Required work.
The copy you produce must repeat each record exactly and contain no pictures.

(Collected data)
● ● ● ●
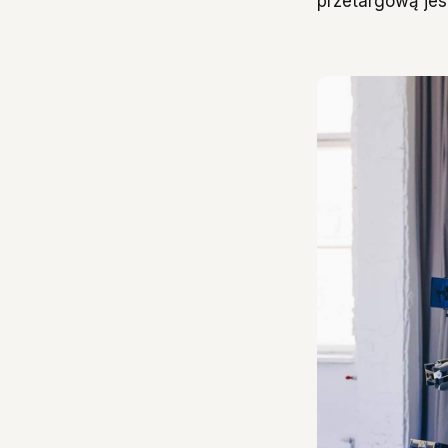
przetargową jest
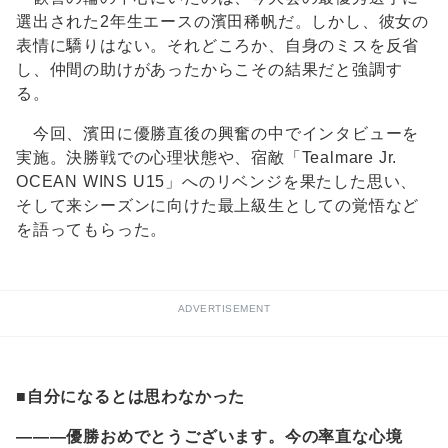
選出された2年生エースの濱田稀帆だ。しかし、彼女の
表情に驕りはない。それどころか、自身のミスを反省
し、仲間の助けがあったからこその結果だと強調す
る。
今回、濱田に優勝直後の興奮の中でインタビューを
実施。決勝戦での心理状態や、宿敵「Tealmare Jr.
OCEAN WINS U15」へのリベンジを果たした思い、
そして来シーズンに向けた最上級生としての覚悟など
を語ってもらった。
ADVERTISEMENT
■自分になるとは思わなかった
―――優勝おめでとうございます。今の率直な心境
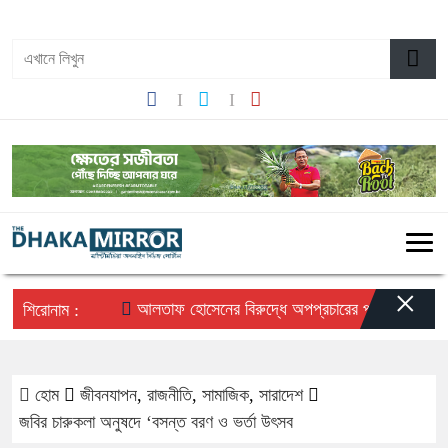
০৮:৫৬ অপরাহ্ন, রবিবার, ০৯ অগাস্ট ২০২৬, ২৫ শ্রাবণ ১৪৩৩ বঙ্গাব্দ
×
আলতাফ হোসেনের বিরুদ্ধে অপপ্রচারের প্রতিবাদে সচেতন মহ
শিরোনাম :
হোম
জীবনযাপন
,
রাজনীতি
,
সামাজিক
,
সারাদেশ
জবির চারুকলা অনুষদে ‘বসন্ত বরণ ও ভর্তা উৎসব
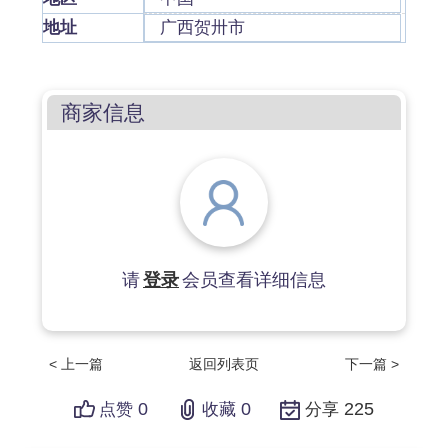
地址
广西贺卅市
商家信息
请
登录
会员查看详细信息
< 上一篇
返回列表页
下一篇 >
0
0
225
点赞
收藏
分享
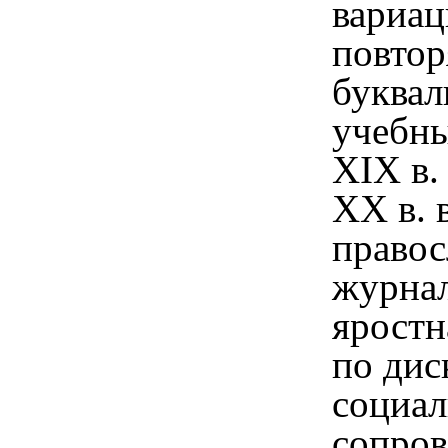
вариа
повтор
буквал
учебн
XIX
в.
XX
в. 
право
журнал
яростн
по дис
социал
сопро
● ● ● ●
Exercise response.
przetargową jest
選出された2年生エースの濱田稀帆だ。しかし、彼女の
表情に驕りはない。それどころか、自身のミスを反省
し、仲間の助けがあったからこその結果だと強調す
る。
今回、濱田に優勝直後の興奮の中でインタビューを
実施。決勝戦での心理状態や、宿敵「Tealmare Jr.
OCEAN WINS U15」へのリベンジを果たした思い、
そして来シーズンに向けた最上級生としての覚悟など
を語ってもらった。
ADVERTISEMENT
■自分になるとは思わなかった
―――優勝おめでとうございます。今の率直な心境
০৮:৫৬ অপরাহ্ন, রবিবার, ০৯ অগাস্ট ২০২৬, ২৫ শ্রাবণ ১৪৩৩ বঙ্গাব্দ
×
আলতাফ হোসেনের বিরুদ্ধে অপপ্রচারের প্রতিবাদে সচেতন মহ
শিরোনাম :
হোম
জীবনযাপন
,
রাজনীতি
,
সামাজিক
,
সারাদেশ
জবির চারুকলা অনুষদে ‘বসন্ত বরণ ও ভর্তা উৎসব
地址
广西贺卅市
商家信息
请
登录
会员查看详细信息
< 上一篇
返回列表页
下一篇 >
0
0
225
点赞
收藏
分享
вариа
повтор
буквал
учебн
XIX
в.
XX
в. 
право
журнал
яростн
по дис
социал
сопро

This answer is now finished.